* 练习原文
POJ 2386 Lake Counting（水淹菜地，DFS，八连通，连通分量）

Lake Counting

同类型博文：Oil Deposits

Time Limit: 1000MS		Memory Limit: 65536K
Total Submissions: 29064		Accepted: 14543

Description

Due to recent rains, water has pooled in various places in Farmer John's field, which is represented by a rectangle of N x M (1 <= N <= 100; 1 <= M <= 100) squares. Each square contains either water ('W') or dry land ('.'). Farmer John would like to figure out how many ponds have formed in his field. A pond is a connected set of squares with water in them, where a square is considered adjacent to all eight of its neighbors. 

Given a diagram of Farmer John's field, determine how many ponds he has.

Input

* Line 1: Two space-separated integers: N and M 

* Lines 2..N+1: M characters per line representing one row of Farmer John's field. Each character is either 'W' or '.'. The characters do not have spaces between them.

Output

* Line 1: The number of ponds in Farmer John's field.

Sample Input

10 12
W........WW.
.WWW.....WWW
....WW...WW.
.........WW.
.........W..
..W......W..
.W.W.....WW.
W.W.W.....W.
.W.W......W.
..W.......W.

Sample Output

3

Hint

OUTPUT DETAILS: 

There are three ponds: one in the upper left, one in the lower left,and one along the right side.

* 问题与任务
(a) 请把练习原文中的这句话译成中文："Given a diagram of Farmer John's field, determine how many ponds he has."
(b) 请从 Lake Counting 练习原文最后一句之后开始续写。
完成这些任务不需要参考列表。

* 所给材料
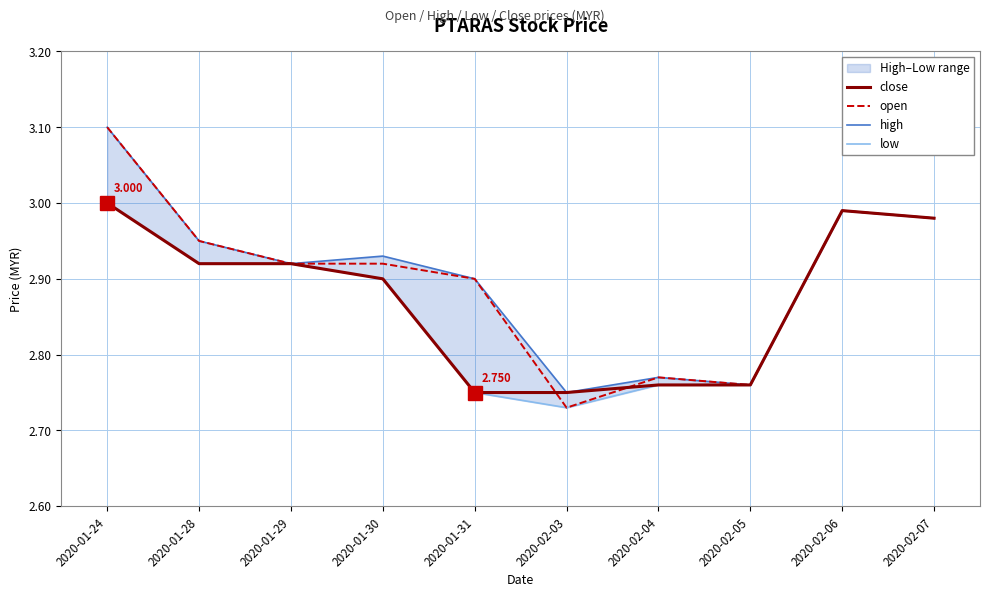

True or false: low and close intersect in this chart.

False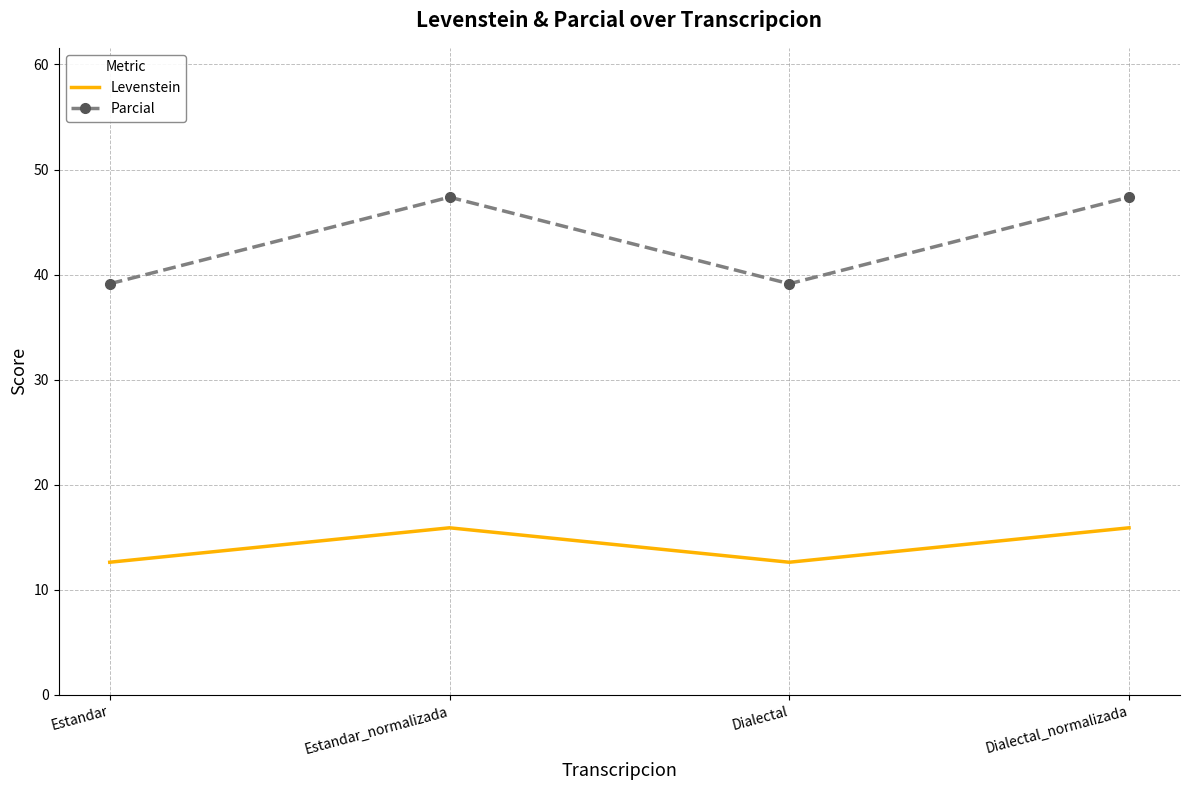

What is the approximate value of Parcial at Estandar?

39.1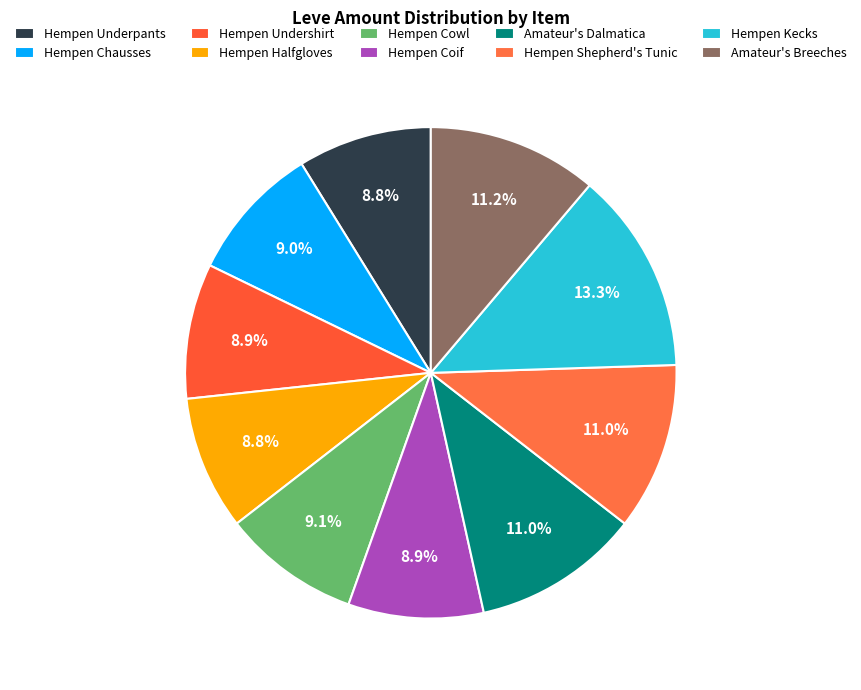

Combined, what portion of the pie is Hempen Underpants and Amateur's Breeches?

20.0%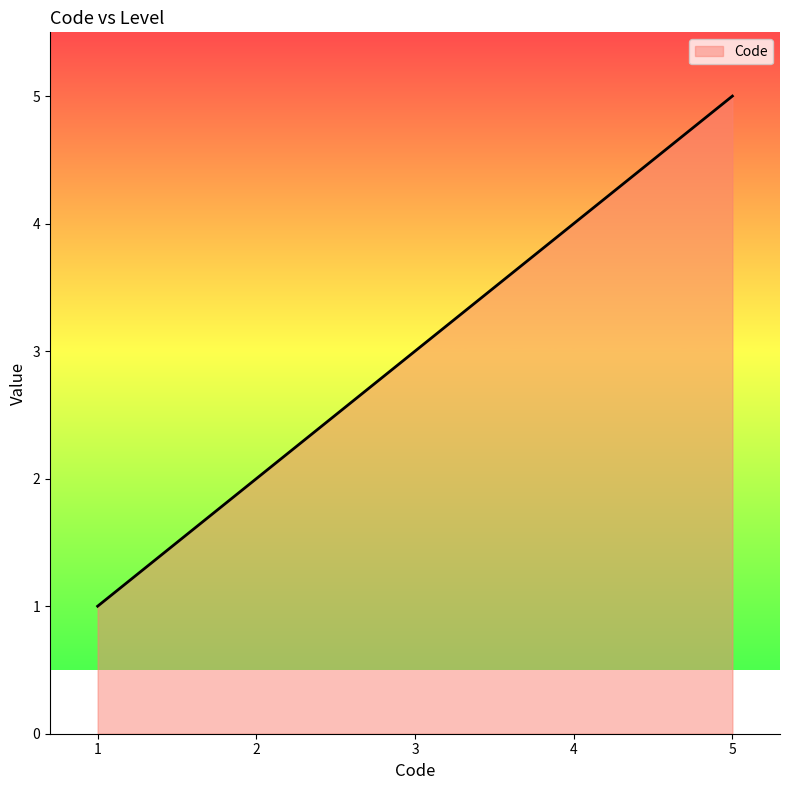

Reading right to left, list all the values displayed in this chart.

5	4	3	2	1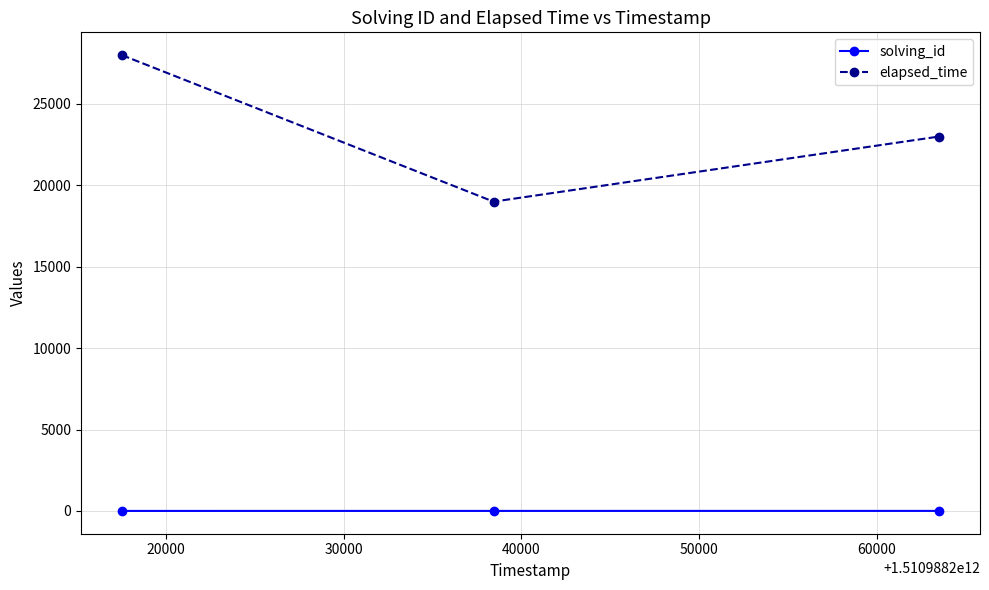

What is the difference between the maximum and second lowest values in the solving_id series?

1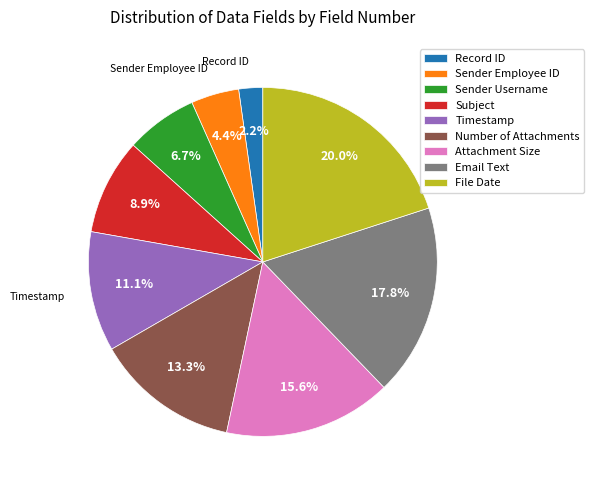

Which has a higher value, File Date or Email Text?

File Date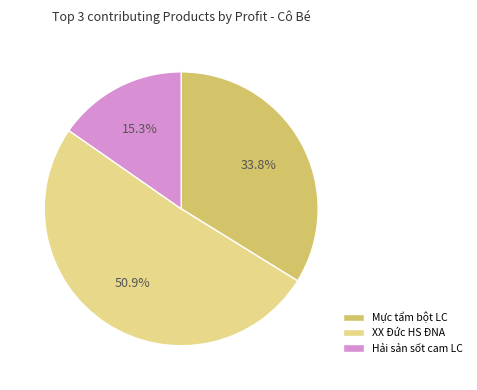

True or false: Hải sản sốt cam LC accounts for 6% of the total.

False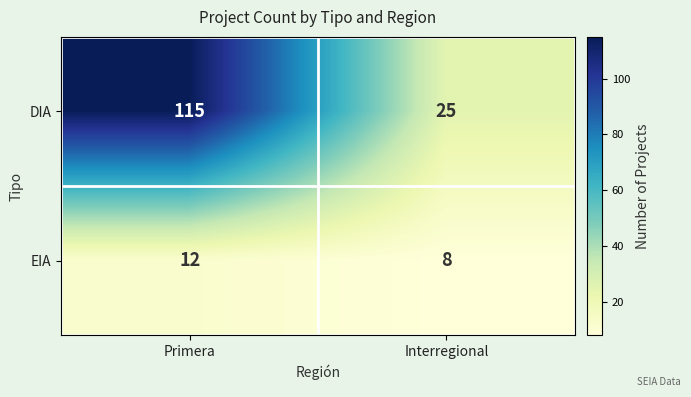

What is the difference between the highest and lowest values at Primera?

103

* 回答
(a) 给定农夫约翰田地的示意图，求出他的田里共有多少个池塘。

(b)
Source

USACO 2004 November

题意：

让我们求出被水淹没的区域有几块。（字母 ’ W ‘ 表示水淹没的区域）

思路：

简单的DFS，求出八连通的连通分量就行了。

代码：

#include<stdio.h>
#include<string.h>
#define MYDD 1103

int N,M;
char map[128][128];//记录积水的坐标点
int dx[]= {0,0,-1,1,1,1,-1,-1};//八连通的图
int dy[]= {-1,1,0,0,-1,1,-1,1};//当前位置周围的八个方向

void DFS(int x,int y) {
	map[x][y]='.';//置当前位置没有积水
	for(int j=0; j<8; j++) {
		int gx=x+dx[j];
		int gy=y+dy[j];
		if(gx>=0&&gx<=N&&gy>=0&&gy<=M&&map[gx][gy]=='W') {
			DFS(gx,gy);//满足条件继续查询
		}
	}
	return ;
}

int main() {
	scanf("%d%d",&N,&M);
	for(int j=0; j<N; j++)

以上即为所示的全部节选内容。